There were a few times a barge blocked the navigation channel while work was being done on the span over the channel, but Brown said construction crews tried to take into account busy times of day so as not to disrupt lobstermen and other ocean-going vessels that frequent the area.
“They were really good about it,” he said.
While Brown said he was not nervous about working on the historic bridge, he said it had unique challenges. He said there were a few things that were “difficult to get around.”
“It was interesting, but it’s pretty simple from a technical standpoint,” he said. “It’s more stone age than space age.”
Brown said community interest in the project was high.
“(The bridge) means something to the people on Orr’s and Bailey, there is an affinity,” he said. “The community has been very interested. It’s the only one of it’s kind in the world. To have an $11 million job and not have a complaint of significance is simply amazing.”
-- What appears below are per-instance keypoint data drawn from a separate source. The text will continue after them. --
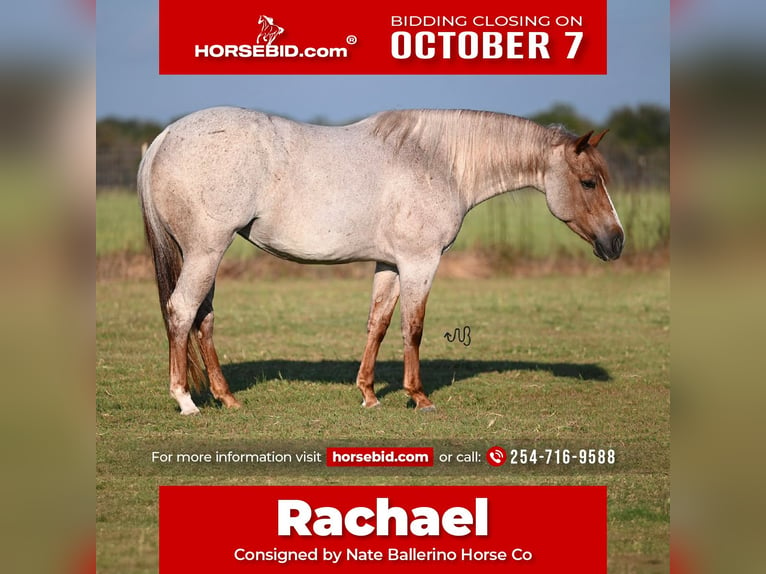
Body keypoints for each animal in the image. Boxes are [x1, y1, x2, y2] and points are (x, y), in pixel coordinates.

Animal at [140, 108, 624, 416]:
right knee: (181, 311)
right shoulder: (419, 263)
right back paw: (185, 401)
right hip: (206, 250)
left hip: (205, 254)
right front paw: (419, 397)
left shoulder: (389, 265)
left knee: (203, 318)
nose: (616, 241)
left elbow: (378, 324)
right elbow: (413, 328)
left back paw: (227, 398)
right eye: (588, 182)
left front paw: (369, 395)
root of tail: (164, 138)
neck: (437, 160)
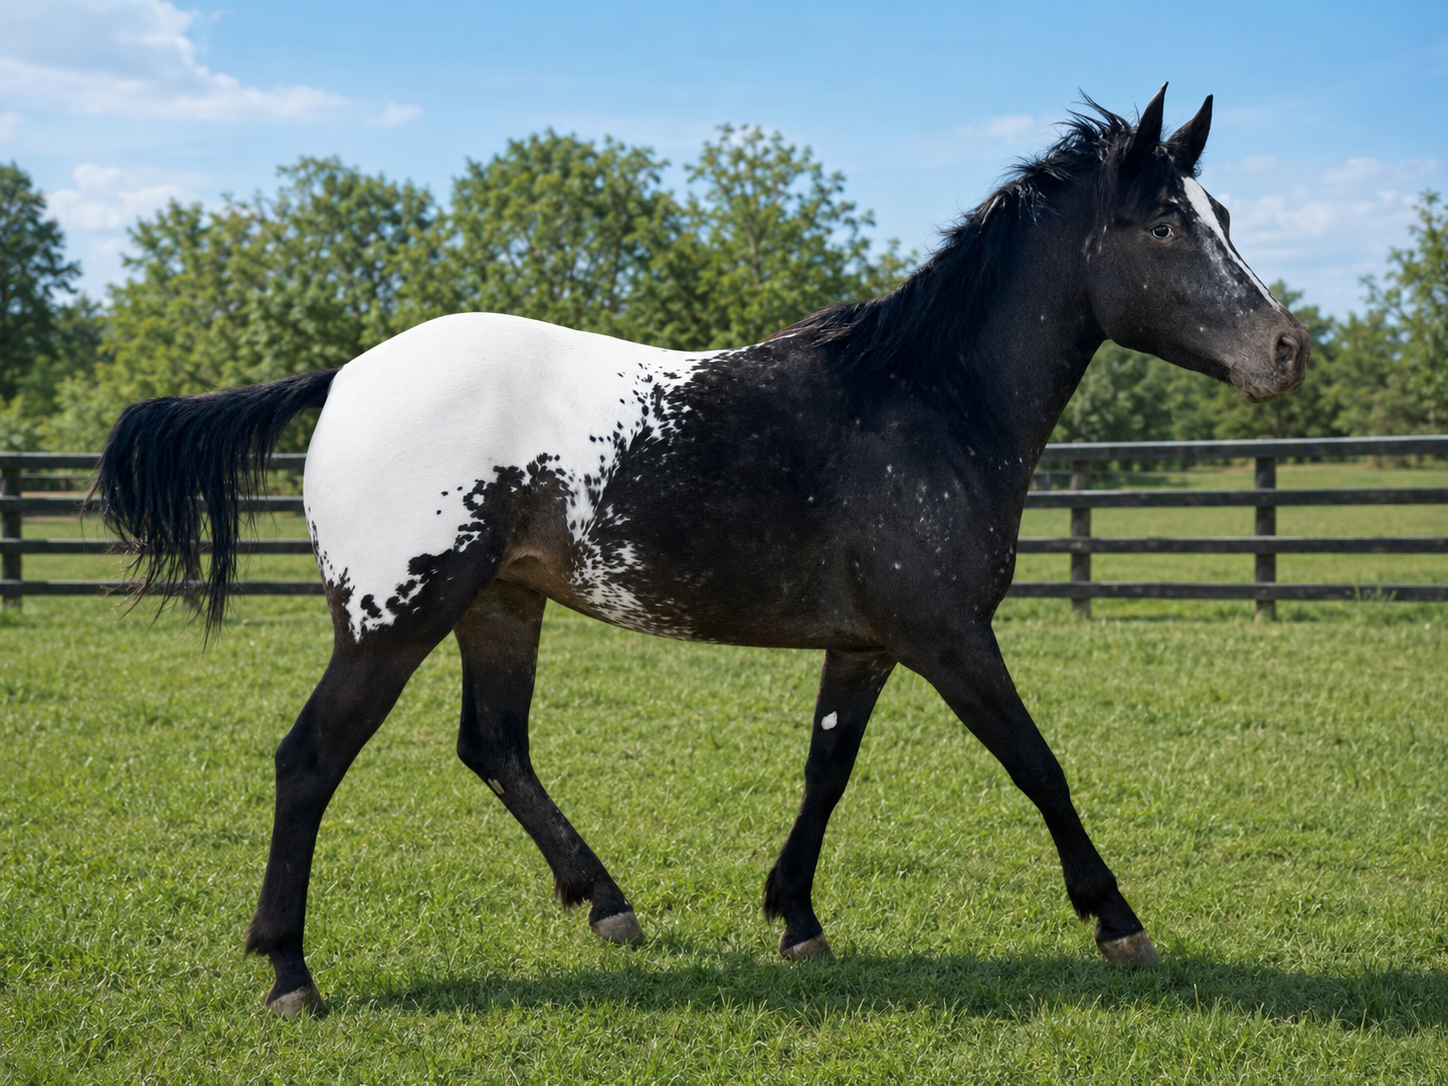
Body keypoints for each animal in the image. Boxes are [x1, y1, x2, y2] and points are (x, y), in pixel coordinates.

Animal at [95, 85, 1310, 1017]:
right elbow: (1038, 765)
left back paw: (609, 905)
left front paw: (797, 919)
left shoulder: (869, 644)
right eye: (1164, 226)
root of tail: (345, 373)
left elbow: (827, 769)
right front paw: (1118, 922)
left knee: (494, 747)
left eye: (1223, 210)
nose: (1286, 349)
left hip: (499, 605)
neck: (921, 401)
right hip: (395, 617)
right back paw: (289, 972)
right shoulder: (948, 635)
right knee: (309, 759)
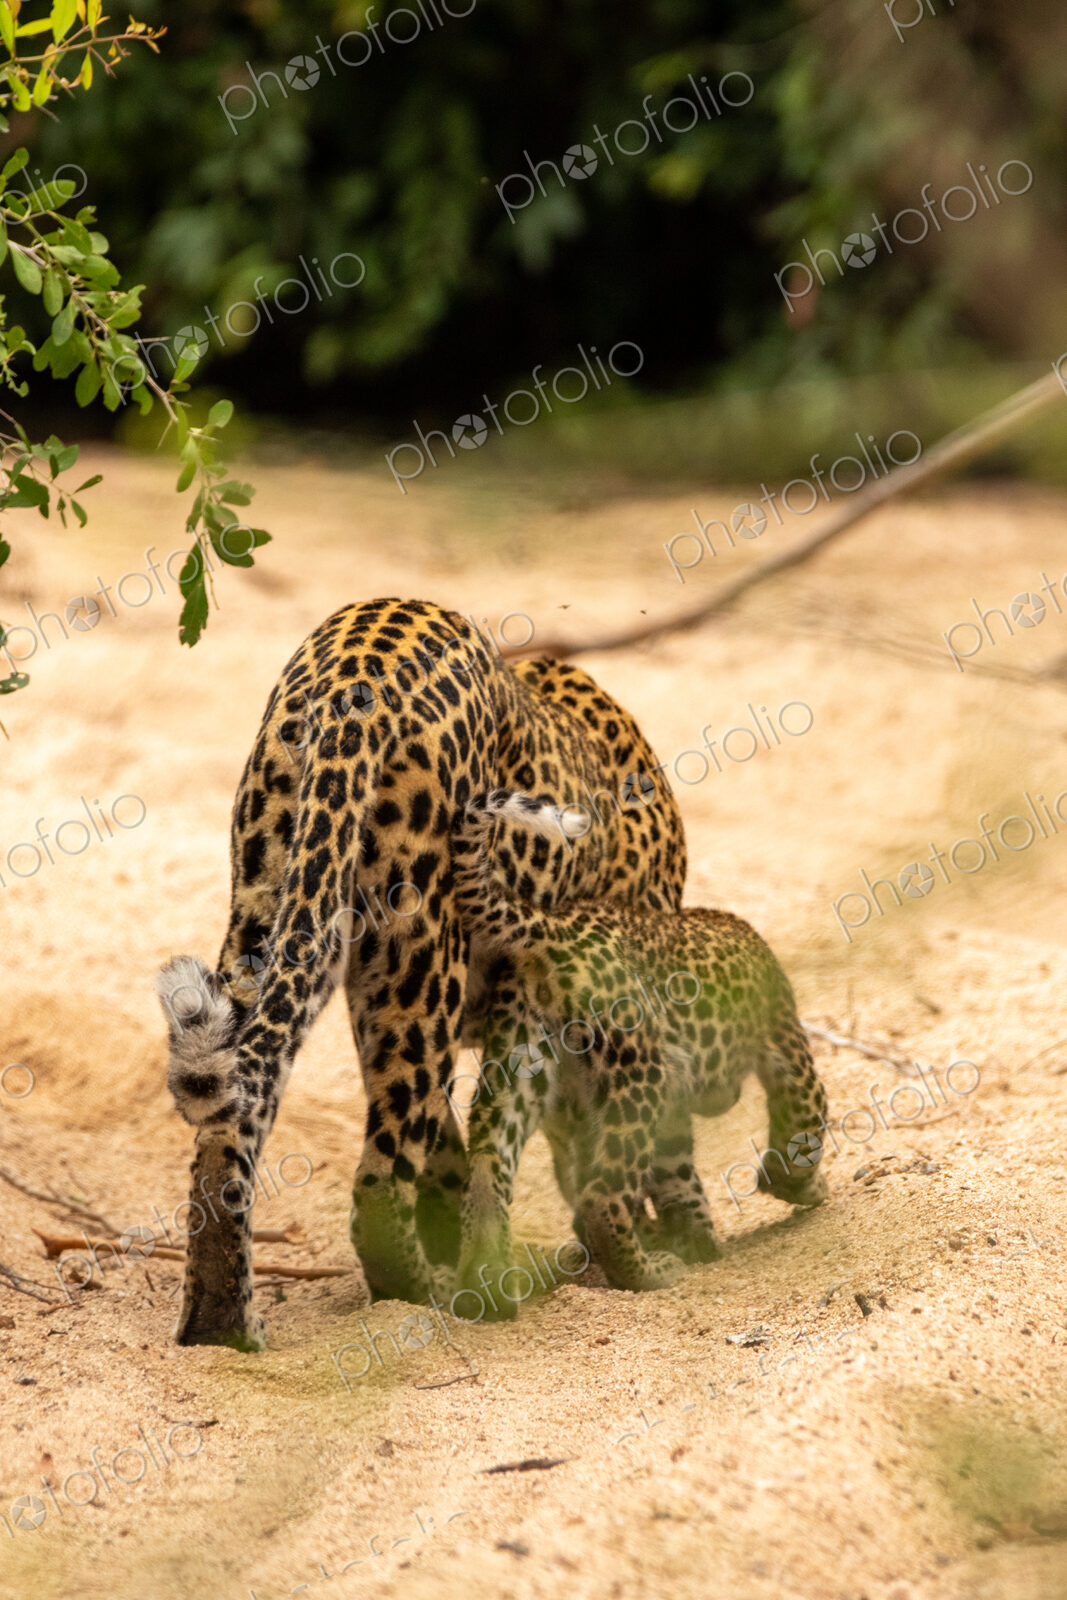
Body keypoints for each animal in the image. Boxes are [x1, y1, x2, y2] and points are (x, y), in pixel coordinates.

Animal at [154, 598, 686, 1349]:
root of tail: (351, 670)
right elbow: (505, 1122)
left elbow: (462, 1136)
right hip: (420, 955)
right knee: (376, 1180)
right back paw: (416, 1290)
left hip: (271, 910)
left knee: (232, 1119)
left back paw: (220, 1322)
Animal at [450, 790, 830, 1300]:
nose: (727, 1097)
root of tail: (551, 926)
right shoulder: (784, 1040)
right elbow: (804, 1121)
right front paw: (801, 1187)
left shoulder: (671, 1109)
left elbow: (678, 1176)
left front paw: (698, 1240)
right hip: (637, 1070)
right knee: (600, 1196)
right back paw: (645, 1273)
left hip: (521, 1060)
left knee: (488, 1165)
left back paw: (483, 1278)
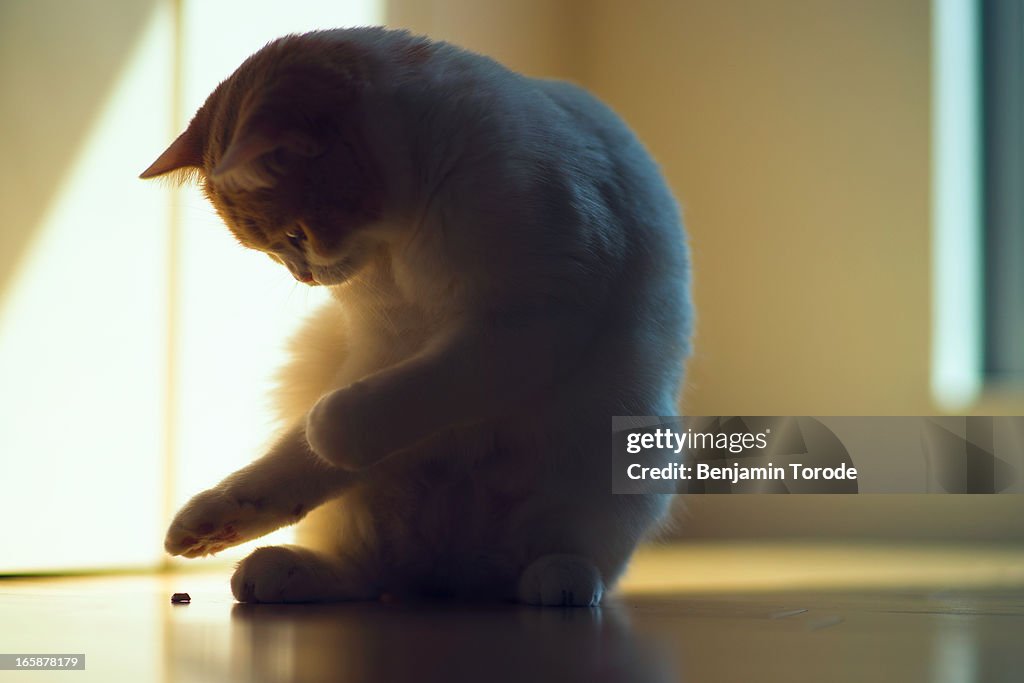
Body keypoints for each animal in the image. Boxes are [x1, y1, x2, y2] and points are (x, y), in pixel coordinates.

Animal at [140, 26, 692, 606]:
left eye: (294, 236)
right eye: (271, 250)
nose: (303, 275)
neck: (401, 246)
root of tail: (451, 576)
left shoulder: (529, 322)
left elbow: (361, 413)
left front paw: (330, 429)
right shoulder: (383, 349)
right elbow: (306, 454)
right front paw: (211, 520)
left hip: (620, 463)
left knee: (560, 554)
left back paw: (559, 580)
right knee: (365, 566)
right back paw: (271, 561)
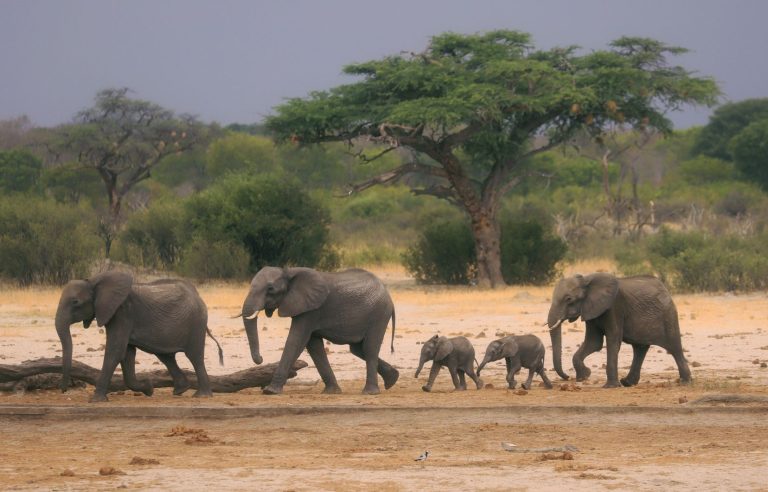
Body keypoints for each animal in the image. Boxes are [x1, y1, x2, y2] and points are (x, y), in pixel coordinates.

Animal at [53, 270, 222, 402]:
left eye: (75, 302)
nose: (64, 390)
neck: (94, 282)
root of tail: (198, 295)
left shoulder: (122, 313)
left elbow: (115, 351)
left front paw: (95, 400)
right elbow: (126, 354)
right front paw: (149, 388)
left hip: (196, 323)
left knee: (194, 356)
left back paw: (202, 396)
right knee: (166, 356)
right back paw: (180, 390)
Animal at [240, 268, 400, 394]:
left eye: (270, 289)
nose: (260, 359)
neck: (289, 272)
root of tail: (388, 295)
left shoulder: (311, 311)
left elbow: (296, 340)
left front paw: (270, 391)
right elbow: (313, 346)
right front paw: (331, 392)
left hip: (378, 314)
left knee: (369, 348)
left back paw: (370, 392)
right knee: (357, 349)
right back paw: (392, 379)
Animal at [544, 272, 692, 388]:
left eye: (569, 299)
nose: (567, 377)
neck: (587, 280)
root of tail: (665, 289)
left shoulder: (614, 307)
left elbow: (613, 339)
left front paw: (610, 386)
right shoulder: (591, 309)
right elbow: (593, 343)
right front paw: (584, 376)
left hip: (668, 315)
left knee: (674, 348)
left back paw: (685, 382)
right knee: (640, 349)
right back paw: (627, 383)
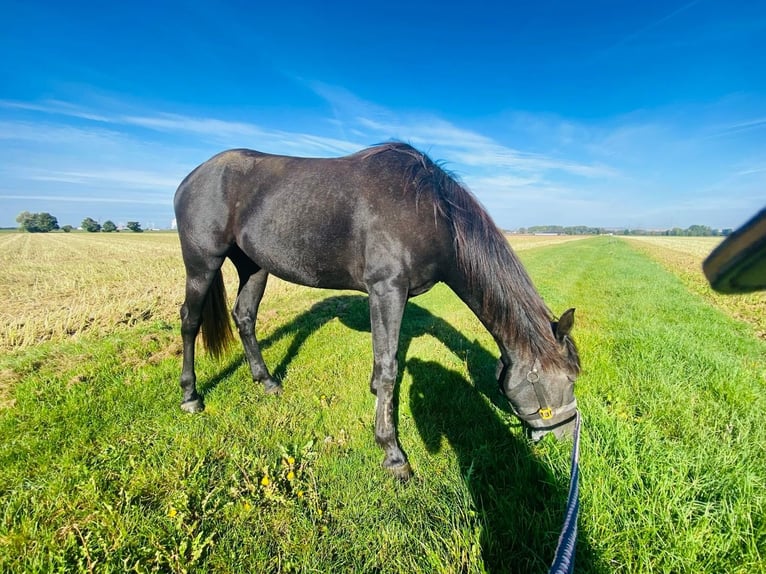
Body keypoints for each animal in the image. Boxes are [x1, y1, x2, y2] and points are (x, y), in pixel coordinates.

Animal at [173, 142, 580, 480]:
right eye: (570, 379)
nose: (568, 436)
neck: (429, 211)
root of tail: (191, 178)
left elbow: (385, 363)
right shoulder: (387, 289)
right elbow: (388, 369)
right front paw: (393, 453)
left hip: (254, 266)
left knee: (244, 316)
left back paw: (267, 380)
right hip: (202, 263)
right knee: (190, 321)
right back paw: (191, 396)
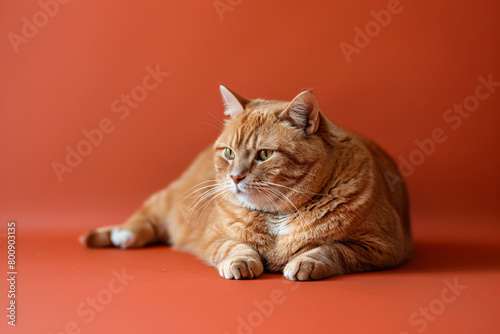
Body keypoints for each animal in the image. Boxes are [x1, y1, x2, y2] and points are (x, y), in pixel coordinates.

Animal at [80, 86, 412, 282]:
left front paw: (305, 262)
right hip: (169, 200)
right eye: (229, 152)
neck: (278, 217)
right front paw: (241, 261)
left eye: (264, 154)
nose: (235, 176)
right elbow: (235, 246)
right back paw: (124, 235)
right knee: (146, 218)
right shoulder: (213, 236)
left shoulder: (382, 245)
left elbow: (331, 249)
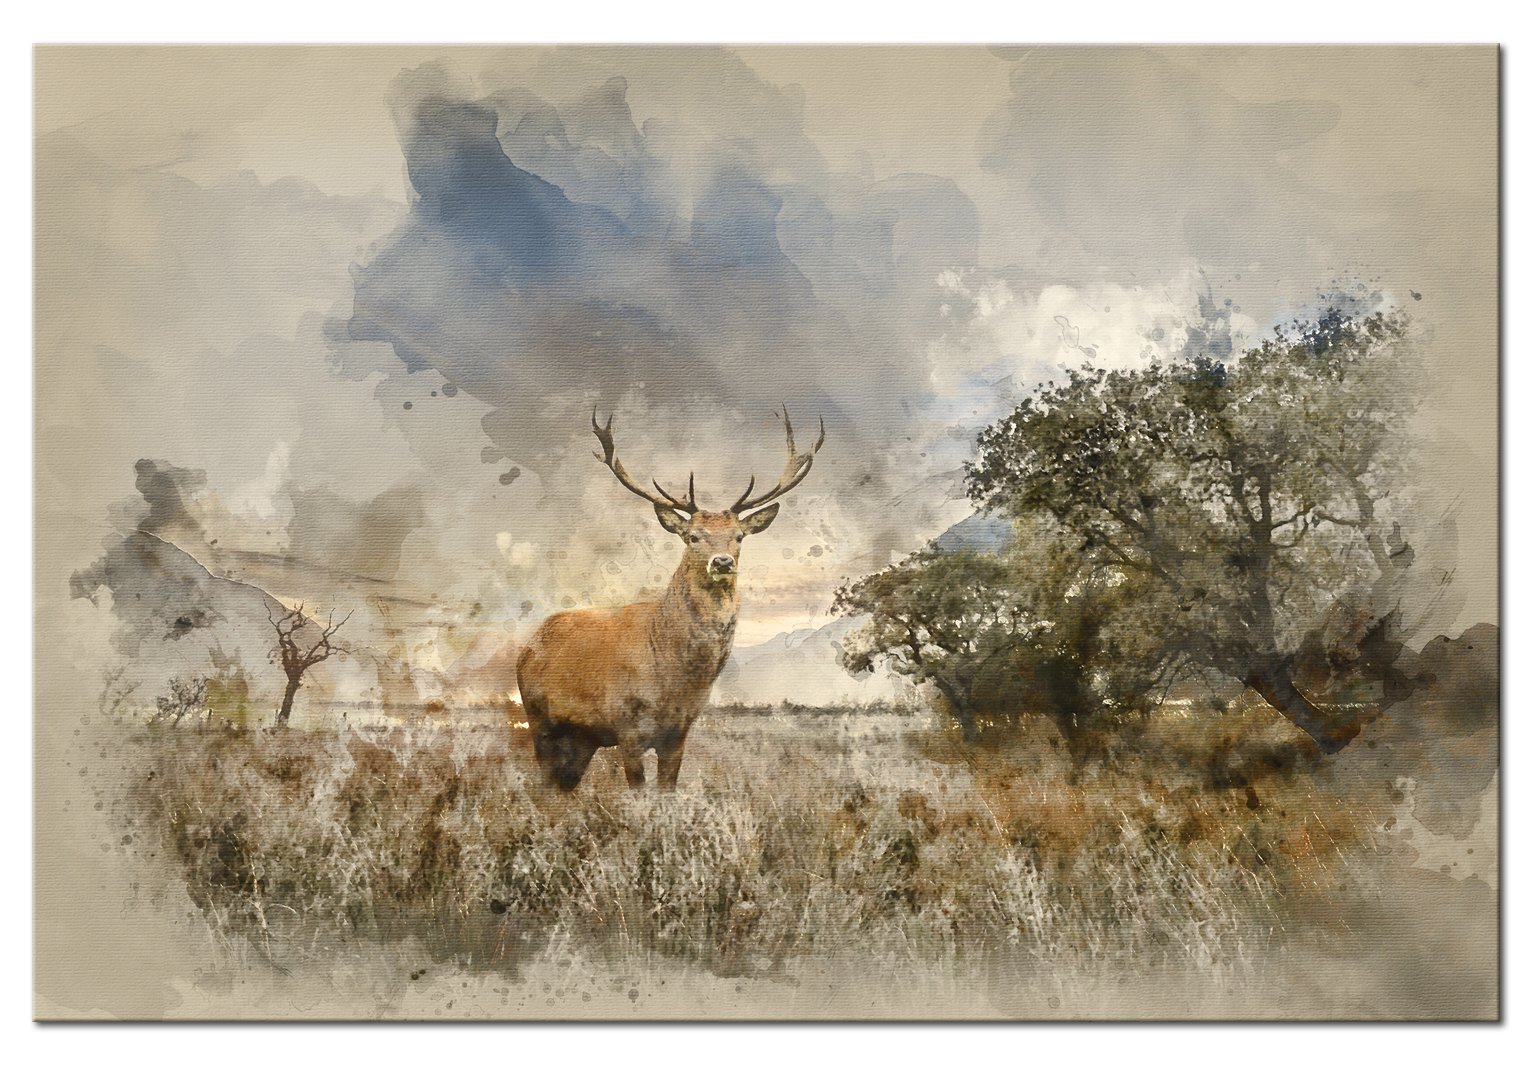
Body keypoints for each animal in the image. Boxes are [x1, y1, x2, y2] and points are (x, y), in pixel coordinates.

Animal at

CPM Constructors of Freeport performed the bridge repairs using an average crew of 25, which has since been reduced to about 15 people, Brown said.
The 1,150-foot cribstone bridge was completed in 1928 under the direction of engineer L. N. Edwards, according to a plaque on the Orr’s Island side of the bridge. The unique design allows tidal seawater, boat traffic and ice floes through the bridge without washing it out. The bridge is a National Historic Civil Engineering Landmark.
According to a press release from the DOT, the original stones were transported from the North Yarmouth quarry by boat to Harpswell, then placed using derricks aboard boats. The base of the bridge is supported by underwater granite ledges and spans Will’s Gut.
Stephanie Grinnell can be reached at 781-3661 ext. 123 or firstname.lastname@example.org
The one-of-a-kind cribstone bridge connecting Bailey and Orr’s islands has been reconstructed over the past two years. A reopening ceremony is scheduled Saturday, Nov. 20, at 11 a.m.
The unique design of the cribstone bridge allows tidal seawater, ice floes and boat traffic through the bridge.
A temporary bridge was constructed parallel to the cribstone bridge during reconstruction. The temporary bridge is scheduled to be removed sometime next spring.